The book cites a Cornell University study of 320 small businesses. Half of the businesses granted workers autonomy, but the other half relied on top-down direction. The autonomous organizations not only grew four times faster than the control-oriented ones, but they had one-third less turnover.
Daniel goes on to explain that autonomy is the opposite of control. Whereas control leads to compliance, autonomy leads to engagement. But autonomy is also different than independence.
“It’s not the rugged, go-it-alone, rely-on-nobody individualism of the American cowboy. [Autonomy] means acting with choice – which means we can be both autonomous and happily interdependent with others,” Daniel writes in his book.
Use autonomy as sales motivation by offering your reps the freedom to perform selling tasks in their own way. Once you define the key activity metrics for your reps, let them be creative in how they prospect, nurture and close opportunities. (New sales reps need more guidance than autonomy. Start by giving them a small amount of room for creativity, then slowly increase it as they gain sales experience.)
Sales Motivation Source #2: Mastery
The book describes mastery as the urge to get better and better at something that matters. As someone who has worked up to the role of sales leader, you probably understand this drive.
“A study of 11,000 industrial scientists and engineers working at companies in the United States found that the desire for intellectual challenge – that is, the urge to master something new and engaging – was the best predictor of productivity,” Daniel explains. “Scientists motivated by this intrinsic desire filed significantly more patents than those whose main motivation was money, even [accounting] for the amount of effort each group expended.”
Of course, not everyone achieves total mastery. But this source of sales motivation comes from the satisfaction of doing work toward a goal.
“The days that people make progress are the days they feel most motivated and engaged,” Daniel writes. “By creating conditions for people to make progress, shining a light on that progress, recognizing and celebrating progress, organizations can help their own cause and enrich people’s lives.”
Sales Motivation Source #3: Purpose
The final source of intrinsic motivation Daniel delineates is the yearning to do what we do in the service of something larger than ourselves.
“Autonomous people working toward mastery perform at very high levels,” Daniel writes. “But those who do so in the service of some greater objective can achieve even more.
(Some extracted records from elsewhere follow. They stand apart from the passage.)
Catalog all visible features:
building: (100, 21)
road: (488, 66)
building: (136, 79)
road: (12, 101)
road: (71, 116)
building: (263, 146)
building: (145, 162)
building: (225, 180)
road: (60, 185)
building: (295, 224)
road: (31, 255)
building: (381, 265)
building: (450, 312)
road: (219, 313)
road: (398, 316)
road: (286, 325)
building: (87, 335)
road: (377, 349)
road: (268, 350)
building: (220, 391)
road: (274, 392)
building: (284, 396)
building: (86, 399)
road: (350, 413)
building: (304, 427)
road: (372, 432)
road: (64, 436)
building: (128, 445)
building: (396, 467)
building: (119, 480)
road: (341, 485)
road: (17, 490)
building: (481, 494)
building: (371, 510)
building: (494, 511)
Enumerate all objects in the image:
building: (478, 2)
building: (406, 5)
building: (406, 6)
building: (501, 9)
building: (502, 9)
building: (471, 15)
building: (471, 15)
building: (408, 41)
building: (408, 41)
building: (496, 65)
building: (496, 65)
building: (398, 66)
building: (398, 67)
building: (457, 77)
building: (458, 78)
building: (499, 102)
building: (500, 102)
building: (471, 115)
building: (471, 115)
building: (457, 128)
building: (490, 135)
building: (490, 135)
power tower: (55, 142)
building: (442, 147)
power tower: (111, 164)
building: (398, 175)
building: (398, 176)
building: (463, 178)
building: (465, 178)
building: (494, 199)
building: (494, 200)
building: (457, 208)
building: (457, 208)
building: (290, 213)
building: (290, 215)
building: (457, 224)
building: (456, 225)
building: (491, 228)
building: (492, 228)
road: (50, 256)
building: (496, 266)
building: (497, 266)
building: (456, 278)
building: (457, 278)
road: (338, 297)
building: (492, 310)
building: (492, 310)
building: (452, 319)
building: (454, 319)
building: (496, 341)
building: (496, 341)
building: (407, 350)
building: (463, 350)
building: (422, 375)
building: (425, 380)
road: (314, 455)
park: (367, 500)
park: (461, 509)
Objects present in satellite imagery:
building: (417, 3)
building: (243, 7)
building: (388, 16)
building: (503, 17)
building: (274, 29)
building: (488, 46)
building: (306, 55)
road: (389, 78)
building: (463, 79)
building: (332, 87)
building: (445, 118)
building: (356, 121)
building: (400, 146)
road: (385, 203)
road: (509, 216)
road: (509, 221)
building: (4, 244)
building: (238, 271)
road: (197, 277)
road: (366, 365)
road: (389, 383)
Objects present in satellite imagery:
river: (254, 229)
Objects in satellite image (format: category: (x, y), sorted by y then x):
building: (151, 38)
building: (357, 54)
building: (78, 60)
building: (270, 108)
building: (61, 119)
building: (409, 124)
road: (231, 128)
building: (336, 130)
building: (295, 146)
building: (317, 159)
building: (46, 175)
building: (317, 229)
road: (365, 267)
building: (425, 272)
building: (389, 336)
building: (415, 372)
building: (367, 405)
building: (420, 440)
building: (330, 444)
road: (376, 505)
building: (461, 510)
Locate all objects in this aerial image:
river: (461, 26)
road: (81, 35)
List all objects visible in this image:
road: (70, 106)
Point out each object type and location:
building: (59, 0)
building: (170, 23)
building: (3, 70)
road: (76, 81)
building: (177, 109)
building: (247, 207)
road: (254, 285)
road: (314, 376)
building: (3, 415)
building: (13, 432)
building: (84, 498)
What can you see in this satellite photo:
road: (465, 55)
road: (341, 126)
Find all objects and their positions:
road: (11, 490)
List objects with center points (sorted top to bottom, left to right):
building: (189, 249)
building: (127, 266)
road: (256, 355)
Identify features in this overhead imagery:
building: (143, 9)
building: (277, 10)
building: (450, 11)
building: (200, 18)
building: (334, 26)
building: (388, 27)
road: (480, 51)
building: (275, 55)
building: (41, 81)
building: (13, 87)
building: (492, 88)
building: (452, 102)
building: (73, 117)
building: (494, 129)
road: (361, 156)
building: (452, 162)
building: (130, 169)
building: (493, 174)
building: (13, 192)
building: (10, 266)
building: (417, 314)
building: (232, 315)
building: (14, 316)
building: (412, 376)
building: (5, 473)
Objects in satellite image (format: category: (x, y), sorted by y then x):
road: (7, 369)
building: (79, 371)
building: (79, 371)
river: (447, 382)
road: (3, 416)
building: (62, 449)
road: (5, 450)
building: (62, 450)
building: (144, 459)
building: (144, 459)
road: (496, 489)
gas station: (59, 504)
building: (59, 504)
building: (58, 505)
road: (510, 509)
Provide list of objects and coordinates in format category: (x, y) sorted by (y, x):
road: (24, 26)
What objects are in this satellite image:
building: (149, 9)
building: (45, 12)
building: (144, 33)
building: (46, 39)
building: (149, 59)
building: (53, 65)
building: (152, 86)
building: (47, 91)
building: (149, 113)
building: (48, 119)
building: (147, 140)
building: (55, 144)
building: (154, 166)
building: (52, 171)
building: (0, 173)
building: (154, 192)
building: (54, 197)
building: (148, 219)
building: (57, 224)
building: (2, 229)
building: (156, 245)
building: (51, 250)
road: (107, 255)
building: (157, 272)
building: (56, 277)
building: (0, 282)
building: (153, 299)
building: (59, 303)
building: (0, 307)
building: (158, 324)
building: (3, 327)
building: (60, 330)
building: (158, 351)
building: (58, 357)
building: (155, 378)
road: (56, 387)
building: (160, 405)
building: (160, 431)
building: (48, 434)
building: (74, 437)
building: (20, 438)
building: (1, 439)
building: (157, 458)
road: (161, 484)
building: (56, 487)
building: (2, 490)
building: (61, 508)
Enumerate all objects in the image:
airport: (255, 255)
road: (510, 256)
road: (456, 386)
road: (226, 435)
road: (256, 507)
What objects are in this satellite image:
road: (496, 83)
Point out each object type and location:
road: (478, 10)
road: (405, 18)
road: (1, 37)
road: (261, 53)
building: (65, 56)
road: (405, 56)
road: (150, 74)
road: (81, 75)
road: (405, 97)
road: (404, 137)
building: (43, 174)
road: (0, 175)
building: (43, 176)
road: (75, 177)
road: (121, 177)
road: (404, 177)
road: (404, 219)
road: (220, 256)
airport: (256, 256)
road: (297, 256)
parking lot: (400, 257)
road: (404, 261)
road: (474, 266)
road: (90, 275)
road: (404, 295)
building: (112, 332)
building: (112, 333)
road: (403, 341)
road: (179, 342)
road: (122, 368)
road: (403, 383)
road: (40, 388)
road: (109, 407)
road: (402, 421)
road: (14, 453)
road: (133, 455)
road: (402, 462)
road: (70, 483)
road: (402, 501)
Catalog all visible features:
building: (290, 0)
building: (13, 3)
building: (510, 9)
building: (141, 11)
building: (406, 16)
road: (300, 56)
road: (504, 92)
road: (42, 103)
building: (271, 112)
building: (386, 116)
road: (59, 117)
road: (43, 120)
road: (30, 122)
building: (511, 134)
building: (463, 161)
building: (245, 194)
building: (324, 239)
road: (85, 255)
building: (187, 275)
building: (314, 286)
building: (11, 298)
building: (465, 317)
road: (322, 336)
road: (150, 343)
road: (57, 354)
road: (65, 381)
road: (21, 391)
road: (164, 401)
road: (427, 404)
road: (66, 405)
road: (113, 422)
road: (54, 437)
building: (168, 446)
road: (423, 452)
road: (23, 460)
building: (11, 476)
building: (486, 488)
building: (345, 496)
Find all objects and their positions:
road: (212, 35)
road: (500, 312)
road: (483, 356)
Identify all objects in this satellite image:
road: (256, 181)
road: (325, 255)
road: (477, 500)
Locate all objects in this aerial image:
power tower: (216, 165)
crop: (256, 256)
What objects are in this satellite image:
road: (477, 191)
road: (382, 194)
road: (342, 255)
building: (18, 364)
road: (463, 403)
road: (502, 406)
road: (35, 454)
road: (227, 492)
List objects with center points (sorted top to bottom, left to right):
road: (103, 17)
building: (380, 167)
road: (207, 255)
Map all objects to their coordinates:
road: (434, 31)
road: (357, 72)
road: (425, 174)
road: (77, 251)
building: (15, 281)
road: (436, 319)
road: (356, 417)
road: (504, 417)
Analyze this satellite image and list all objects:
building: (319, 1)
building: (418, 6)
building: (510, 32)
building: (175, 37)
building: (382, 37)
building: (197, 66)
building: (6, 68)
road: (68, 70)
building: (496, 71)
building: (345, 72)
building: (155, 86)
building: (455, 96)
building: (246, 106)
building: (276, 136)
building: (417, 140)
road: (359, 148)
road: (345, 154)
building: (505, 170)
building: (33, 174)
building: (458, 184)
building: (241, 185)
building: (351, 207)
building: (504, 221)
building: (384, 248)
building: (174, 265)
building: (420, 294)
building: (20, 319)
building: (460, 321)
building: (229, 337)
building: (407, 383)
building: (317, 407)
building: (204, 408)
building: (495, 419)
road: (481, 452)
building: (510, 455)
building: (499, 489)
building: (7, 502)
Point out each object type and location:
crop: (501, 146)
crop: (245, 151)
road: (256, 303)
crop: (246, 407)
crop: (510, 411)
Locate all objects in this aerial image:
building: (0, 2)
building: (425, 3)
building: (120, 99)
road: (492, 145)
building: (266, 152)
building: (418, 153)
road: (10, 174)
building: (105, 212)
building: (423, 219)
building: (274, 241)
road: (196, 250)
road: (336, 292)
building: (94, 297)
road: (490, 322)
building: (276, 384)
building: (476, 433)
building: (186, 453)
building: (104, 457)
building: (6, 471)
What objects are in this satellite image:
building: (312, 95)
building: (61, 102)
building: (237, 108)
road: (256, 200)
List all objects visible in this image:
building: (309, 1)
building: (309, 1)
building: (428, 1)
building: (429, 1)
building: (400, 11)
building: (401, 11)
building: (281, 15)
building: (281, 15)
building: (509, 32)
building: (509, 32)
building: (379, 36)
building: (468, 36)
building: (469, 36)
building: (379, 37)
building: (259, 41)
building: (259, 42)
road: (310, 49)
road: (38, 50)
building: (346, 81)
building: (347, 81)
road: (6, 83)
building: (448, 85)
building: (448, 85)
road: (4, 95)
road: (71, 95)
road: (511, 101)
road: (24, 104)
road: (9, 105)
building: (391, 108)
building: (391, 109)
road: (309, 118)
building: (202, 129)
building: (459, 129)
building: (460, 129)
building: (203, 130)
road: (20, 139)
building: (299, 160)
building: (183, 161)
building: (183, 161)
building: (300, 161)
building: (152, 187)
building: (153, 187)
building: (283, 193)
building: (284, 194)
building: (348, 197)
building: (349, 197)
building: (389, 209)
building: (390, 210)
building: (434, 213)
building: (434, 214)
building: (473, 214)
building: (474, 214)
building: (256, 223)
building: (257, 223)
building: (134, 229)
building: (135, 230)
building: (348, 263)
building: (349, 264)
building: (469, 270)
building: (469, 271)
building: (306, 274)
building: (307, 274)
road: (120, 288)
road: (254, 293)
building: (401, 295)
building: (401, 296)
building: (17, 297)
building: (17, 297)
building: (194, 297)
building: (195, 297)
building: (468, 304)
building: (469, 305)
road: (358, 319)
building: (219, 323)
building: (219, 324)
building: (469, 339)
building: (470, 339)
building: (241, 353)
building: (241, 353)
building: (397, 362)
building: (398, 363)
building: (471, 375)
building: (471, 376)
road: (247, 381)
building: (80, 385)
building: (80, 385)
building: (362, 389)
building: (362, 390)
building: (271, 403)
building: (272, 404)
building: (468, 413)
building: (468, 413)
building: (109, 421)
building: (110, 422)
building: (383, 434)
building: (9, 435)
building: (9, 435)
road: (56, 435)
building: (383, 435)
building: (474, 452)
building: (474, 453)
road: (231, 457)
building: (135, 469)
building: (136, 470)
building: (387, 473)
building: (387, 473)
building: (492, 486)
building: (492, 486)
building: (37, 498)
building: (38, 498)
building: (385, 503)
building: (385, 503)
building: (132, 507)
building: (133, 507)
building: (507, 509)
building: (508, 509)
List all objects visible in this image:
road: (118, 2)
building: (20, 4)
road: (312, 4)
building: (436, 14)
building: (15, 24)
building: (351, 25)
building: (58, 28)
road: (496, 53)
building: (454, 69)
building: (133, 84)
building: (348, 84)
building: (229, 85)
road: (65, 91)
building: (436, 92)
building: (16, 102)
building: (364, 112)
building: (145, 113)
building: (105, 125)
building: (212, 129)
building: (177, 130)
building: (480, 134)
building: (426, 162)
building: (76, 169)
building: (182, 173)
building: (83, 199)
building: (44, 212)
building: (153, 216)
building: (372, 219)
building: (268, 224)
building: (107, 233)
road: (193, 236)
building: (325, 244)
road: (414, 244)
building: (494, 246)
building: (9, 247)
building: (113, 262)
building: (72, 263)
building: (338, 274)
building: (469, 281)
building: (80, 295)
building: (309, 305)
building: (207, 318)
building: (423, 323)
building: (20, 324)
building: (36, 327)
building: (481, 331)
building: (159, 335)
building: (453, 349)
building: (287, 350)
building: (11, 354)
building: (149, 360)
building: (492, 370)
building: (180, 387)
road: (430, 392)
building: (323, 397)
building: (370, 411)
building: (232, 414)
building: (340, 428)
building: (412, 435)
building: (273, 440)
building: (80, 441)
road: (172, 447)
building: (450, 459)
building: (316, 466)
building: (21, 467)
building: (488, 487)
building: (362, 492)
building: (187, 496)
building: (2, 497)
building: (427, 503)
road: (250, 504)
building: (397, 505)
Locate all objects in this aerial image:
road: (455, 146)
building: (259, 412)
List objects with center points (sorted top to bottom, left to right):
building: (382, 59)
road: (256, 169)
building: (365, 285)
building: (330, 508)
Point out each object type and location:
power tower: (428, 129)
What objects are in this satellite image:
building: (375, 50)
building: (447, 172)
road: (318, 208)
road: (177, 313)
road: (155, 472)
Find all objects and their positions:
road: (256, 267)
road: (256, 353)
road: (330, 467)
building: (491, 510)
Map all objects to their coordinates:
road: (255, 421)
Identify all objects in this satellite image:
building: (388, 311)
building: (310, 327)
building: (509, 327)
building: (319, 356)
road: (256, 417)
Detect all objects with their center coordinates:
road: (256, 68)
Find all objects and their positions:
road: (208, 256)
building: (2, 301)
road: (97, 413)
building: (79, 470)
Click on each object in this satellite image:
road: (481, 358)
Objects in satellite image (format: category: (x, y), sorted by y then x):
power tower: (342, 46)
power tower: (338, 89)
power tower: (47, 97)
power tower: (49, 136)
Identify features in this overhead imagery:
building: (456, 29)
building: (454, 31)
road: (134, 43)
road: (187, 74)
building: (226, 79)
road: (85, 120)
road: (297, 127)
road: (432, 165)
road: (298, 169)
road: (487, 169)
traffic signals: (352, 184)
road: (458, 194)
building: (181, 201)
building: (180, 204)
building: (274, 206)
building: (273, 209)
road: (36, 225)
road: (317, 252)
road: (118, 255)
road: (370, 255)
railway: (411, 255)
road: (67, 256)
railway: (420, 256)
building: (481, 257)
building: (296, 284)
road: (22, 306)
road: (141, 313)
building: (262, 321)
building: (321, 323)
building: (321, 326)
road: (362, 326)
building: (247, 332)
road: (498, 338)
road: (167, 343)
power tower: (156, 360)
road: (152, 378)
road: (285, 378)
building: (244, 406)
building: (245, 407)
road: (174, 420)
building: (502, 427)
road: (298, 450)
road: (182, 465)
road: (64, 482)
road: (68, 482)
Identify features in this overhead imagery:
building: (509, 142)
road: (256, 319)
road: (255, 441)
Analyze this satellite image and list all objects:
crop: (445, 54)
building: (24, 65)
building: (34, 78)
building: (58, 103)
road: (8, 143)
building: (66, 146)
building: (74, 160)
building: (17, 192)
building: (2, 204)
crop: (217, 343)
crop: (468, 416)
The most deeply motivated people – not to mention those who are most productive and satisfied – hitch their desires to a cause larger than themselves.”
Daniel shared an example of physicians in high-profile settings like the Mayo Clinic, where they face pressures and demands that often lead to burnout. During a field experiment at the facility, doctors were allowed to spend one day each week on the part of their role that was the most meaningful to them, such as patient care, research or community service. The study found that this small change could reduce the physical and emotional exhaustion experienced by these doctors.
“It’s often difficult to do something exceptionally well if we don’t know the reasons we’re doing it in the first place,” Daniel writes. “People at work are thirsting for context, yearning to know that what they do contributes to a larger whole.”
Help reps define personal or professional goals they can focus on when times get tough. Personal goals can be anything from traveling the world to supporting a family. Professional goals might include becoming a sales leader or making the President’s Club. Let reps identify what gives them purpose, and then help them work toward it.